> Instructions for the task:
From the material below, pull out every line that contains the string "panel".

> Excerpted data:
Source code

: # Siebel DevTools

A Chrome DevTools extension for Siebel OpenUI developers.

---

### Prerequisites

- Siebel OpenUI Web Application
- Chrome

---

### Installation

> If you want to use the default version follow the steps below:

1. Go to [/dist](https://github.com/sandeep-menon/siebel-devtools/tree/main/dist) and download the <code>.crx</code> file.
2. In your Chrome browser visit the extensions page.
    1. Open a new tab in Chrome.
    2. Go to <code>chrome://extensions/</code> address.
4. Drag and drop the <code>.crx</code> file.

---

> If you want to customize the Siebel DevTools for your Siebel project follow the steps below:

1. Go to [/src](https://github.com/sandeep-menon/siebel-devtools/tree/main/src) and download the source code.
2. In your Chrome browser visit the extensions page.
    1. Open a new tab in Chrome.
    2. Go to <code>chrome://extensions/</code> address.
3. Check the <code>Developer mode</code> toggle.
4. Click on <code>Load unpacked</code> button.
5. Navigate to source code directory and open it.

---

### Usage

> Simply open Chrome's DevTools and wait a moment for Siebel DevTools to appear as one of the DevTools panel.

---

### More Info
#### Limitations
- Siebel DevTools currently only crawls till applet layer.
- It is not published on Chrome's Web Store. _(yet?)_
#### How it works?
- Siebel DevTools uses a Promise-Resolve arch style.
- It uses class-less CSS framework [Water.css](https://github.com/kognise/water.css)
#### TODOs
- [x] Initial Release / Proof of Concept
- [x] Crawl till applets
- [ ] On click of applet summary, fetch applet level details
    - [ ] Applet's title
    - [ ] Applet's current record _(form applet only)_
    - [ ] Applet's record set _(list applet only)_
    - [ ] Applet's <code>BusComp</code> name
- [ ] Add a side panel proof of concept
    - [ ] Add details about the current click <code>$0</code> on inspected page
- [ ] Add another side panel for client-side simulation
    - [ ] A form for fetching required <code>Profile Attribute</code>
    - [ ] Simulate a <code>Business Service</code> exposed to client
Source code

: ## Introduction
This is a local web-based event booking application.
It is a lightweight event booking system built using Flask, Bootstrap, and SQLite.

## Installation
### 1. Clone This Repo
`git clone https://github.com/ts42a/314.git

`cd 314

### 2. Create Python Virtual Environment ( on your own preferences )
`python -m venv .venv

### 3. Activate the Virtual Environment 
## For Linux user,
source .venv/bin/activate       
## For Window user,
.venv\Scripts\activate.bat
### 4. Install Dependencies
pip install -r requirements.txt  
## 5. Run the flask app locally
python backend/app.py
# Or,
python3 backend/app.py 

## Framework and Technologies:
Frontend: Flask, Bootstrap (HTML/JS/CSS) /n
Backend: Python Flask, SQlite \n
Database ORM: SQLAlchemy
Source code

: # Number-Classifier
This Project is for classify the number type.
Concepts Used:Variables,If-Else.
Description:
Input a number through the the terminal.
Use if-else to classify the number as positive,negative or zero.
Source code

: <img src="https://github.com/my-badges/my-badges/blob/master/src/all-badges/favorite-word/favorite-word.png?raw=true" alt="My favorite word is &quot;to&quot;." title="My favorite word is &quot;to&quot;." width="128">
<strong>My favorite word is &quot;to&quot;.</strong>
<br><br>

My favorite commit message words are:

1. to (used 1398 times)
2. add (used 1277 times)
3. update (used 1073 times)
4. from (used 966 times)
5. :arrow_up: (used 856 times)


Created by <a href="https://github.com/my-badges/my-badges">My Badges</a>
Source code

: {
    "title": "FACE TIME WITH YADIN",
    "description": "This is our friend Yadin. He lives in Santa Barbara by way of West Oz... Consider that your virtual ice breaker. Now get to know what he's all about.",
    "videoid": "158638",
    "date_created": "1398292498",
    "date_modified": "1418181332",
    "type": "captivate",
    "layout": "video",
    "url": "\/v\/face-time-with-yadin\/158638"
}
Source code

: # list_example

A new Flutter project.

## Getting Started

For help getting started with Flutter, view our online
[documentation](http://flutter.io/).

> Answer below:
> Simply open Chrome's DevTools and wait a moment for Siebel DevTools to appear as one of the DevTools panel.
- [ ] Add a side panel proof of concept
- [ ] Add another side panel for client-side simulation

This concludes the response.